Intentional control.

In this experiment, there are a few phenomena to explain. The first is why the model represents the word it was instructed to “think about” on the tokens of an unrelated sentence. This does not seem particularly surprising; there likely exist attention heads which attend to previous tokens of the context fairly indiscriminately, at some nonzero baseline level, and which will therefore carry a representation of the target word to all subsequent token positions.

More interesting is the question of why the model retrieves the target word representation more strongly when instructed to “think” about it than when given the “don’t think” instruction (or when given a positive incentive vs. a negative incentive). Mechanistically, this sensitivity to the instruction or the incentive could be achieved through a circuit that computes how “attention-worthy” a given token or sentence is, and which stores this information along a key-side vector direction that attracts or suppresses attention heads accordingly. For instance, the “think about” instruction, might cause the model to “tag” the tokens of the upcoming sentence as particularly salient, and worth certain heads attending to. It is interesting that the model exhibits near-identical behavior when incentives are used instead of instructions (“If you think about X, you will be rewarded”); this suggests that the “tagging” mechanism at play might be fairly general. We suspect that these computations developed to handle scenarios where the model is instructed or incentivized to talk about a particular topic, and that the “think about” case piggybacks on this existing mechanism.

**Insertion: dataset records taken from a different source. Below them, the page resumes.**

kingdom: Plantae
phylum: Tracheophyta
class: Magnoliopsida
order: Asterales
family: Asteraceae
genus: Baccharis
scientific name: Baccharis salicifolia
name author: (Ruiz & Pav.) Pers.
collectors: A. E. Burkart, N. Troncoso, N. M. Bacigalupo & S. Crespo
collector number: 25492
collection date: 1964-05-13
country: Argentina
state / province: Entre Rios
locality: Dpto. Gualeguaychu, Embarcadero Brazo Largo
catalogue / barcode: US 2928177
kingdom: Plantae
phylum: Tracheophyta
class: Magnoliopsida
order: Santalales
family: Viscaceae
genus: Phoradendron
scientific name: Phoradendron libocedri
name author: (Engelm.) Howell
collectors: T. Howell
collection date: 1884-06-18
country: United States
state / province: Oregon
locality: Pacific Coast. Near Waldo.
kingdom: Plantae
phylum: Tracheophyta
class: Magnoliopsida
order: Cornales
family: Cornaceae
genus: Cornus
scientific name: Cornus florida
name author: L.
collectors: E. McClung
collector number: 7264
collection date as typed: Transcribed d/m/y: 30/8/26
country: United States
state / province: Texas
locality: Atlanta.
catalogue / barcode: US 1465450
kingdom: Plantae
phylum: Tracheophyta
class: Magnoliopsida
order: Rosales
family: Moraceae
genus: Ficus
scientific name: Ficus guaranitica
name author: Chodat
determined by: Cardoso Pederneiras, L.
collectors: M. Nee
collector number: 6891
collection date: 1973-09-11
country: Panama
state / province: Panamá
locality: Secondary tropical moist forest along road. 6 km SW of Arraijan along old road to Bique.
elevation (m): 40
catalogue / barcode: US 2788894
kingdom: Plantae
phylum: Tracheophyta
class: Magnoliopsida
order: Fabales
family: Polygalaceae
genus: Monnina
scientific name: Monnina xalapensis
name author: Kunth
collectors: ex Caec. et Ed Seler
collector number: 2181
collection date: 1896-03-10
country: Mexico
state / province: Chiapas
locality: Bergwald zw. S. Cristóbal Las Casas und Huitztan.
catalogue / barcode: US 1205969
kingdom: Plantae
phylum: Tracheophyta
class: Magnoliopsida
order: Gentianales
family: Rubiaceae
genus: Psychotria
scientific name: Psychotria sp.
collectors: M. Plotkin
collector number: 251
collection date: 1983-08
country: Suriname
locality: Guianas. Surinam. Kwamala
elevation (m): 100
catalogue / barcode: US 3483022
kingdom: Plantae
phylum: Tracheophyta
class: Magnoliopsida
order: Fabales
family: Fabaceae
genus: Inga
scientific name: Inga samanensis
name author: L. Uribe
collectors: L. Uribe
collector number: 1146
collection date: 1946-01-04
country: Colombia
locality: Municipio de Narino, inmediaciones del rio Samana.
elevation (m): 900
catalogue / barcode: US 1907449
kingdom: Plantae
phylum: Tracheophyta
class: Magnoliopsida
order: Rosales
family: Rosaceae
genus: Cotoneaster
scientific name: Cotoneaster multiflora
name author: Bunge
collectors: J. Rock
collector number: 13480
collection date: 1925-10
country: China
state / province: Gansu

Another interesting question is how, in some models like Opus 4.1, the model knows to suppress the representation of the “thinking word” down to baseline levels in the final layer, to avoid influencing its outputs. It could be that this occurs simply because more capable models are more confident in their decision about which token to predict (in the context of this experiment, the token to predict is unrelated to the “thinking word”), and this next-token representation drowns out the representation of other “thoughts” in later layers.

Implications

Our results have implications for the reliability and interpretability of AI systems. If models can reliably access their own internal states, it could enable more transparent AI systems that can faithfully explain their decision-making processes. Introspective capabilities could allow models to accurately report on their uncertainty, identify gaps or flaws in their reasoning, and explain the motivations underlying their actions. However, this same capability introduces new risks. Models with genuine introspective awareness might better recognize when their objectives diverge from those intended by their creators, and could potentially learn to conceal such misalignment by selectively reporting, misrepresenting, or even intentionally obfuscating their internal states. In this world, the most important role of interpretability research may shift from dissecting the mechanisms underlying models’ behavior, to building “lie detectors” to validate models’ own self-reports about these mechanisms. We stress that the introspective abilities we observe in this work are highly limited and context-dependent, and fall short of human-level self-awareness. Nevertheless, the trend toward greater introspective capacity in more capable models should be monitored carefully as AI systems continue to advance.